* [TASK OBJECTIVE] For each record, copy the text exactly and omit any picture it holds.

* [GIVEN ENTRIES]
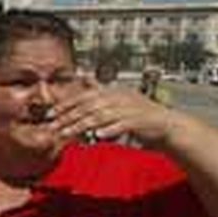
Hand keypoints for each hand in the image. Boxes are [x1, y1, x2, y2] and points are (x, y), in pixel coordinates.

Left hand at [50, 83, 177, 147]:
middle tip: (53, 126)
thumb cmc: (138, 118)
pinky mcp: (141, 121)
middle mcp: (120, 97)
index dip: (66, 104)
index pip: (84, 96)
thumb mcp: (118, 103)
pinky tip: (98, 136)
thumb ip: (101, 97)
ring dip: (82, 125)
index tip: (50, 114)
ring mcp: (131, 108)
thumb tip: (84, 80)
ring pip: (101, 116)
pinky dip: (110, 130)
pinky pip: (122, 125)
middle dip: (68, 116)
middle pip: (89, 106)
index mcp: (113, 92)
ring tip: (67, 134)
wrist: (167, 126)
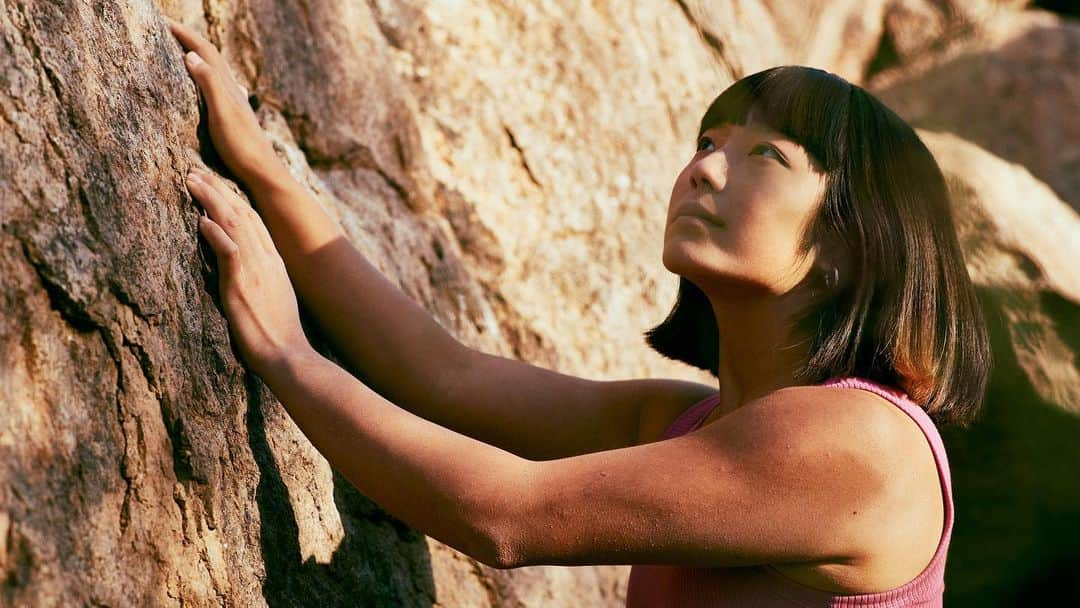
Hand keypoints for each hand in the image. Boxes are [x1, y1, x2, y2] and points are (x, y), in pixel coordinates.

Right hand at [167, 16, 279, 185]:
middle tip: (169, 29)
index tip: (164, 22)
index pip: (205, 52)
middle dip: (190, 40)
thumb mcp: (222, 114)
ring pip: (216, 71)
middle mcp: (234, 91)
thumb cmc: (241, 146)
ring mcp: (236, 104)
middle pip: (211, 57)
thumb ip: (209, 85)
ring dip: (200, 56)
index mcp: (228, 87)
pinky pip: (219, 87)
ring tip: (185, 49)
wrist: (263, 172)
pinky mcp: (236, 117)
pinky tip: (214, 83)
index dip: (186, 35)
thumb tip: (192, 56)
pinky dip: (209, 76)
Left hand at [187, 168, 311, 375]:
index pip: (254, 221)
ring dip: (211, 201)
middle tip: (195, 172)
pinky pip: (229, 252)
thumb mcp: (272, 299)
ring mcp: (256, 271)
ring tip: (191, 183)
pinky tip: (201, 220)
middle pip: (242, 214)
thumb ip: (257, 279)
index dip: (233, 199)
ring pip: (234, 225)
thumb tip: (238, 270)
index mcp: (274, 263)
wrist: (288, 356)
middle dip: (218, 190)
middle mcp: (266, 260)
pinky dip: (216, 234)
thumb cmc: (279, 336)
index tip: (215, 184)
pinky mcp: (242, 286)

* [TASK OUTPUT]
Hand keypoints for each hand in the image. Boxes are [x1, y1, x2, y2] and points are (x, y), in pixel coordinates.

Left hand at [50, 83, 177, 147]:
middle tip: (53, 126)
thumb cmc: (138, 118)
pinky mcp: (141, 121)
middle mcp: (120, 97)
index dip: (66, 104)
index pip: (84, 96)
thumb mcp: (118, 103)
pinky tip: (98, 136)
thumb ip: (101, 97)
ring dip: (82, 125)
index tip: (50, 114)
ring mcp: (131, 108)
thumb tip: (84, 80)
ring pip: (101, 116)
pinky dip: (110, 130)
pinky pip: (122, 125)
middle dip: (68, 116)
middle pip: (89, 106)
index mcp: (113, 92)
ring tip: (67, 134)
wrist: (167, 126)
Hand keypoints for each hand in the image. Boxes are [x1, y1, x2, y2] and points are (x, y), in pixel coordinates.

Right hand at [167, 16, 279, 185]:
middle tip: (169, 29)
index tip: (164, 22)
index pip: (205, 52)
middle dip: (190, 40)
thumb mcp: (222, 114)
ring pip: (216, 71)
middle mcp: (234, 91)
thumb cmc: (241, 146)
ring mcp: (236, 104)
middle pip: (211, 57)
thumb ip: (209, 85)
ring dip: (200, 56)
index mcp: (228, 87)
pinky pip: (219, 87)
ring tip: (185, 49)
wrist: (263, 172)
pinky mcp: (236, 117)
pinky tip: (214, 83)
index dip: (186, 35)
thumb tip: (192, 56)
pinky dip: (209, 76)
Left hand at [187, 168, 311, 375]:
index pip: (254, 221)
ring dip: (211, 201)
middle tip: (195, 172)
pinky pip: (229, 252)
thumb mcp: (272, 299)
ring mcp: (256, 271)
ring tip: (191, 183)
pinky tip: (201, 220)
middle pip: (242, 214)
thumb ip: (257, 279)
index dip: (233, 199)
ring pip: (234, 225)
thumb tip: (238, 270)
index mcp: (274, 263)
wrist: (288, 356)
middle dip: (218, 190)
middle mcp: (266, 260)
pinky dip: (216, 234)
thumb cmc: (279, 336)
index tip: (215, 184)
pinky mcp: (242, 286)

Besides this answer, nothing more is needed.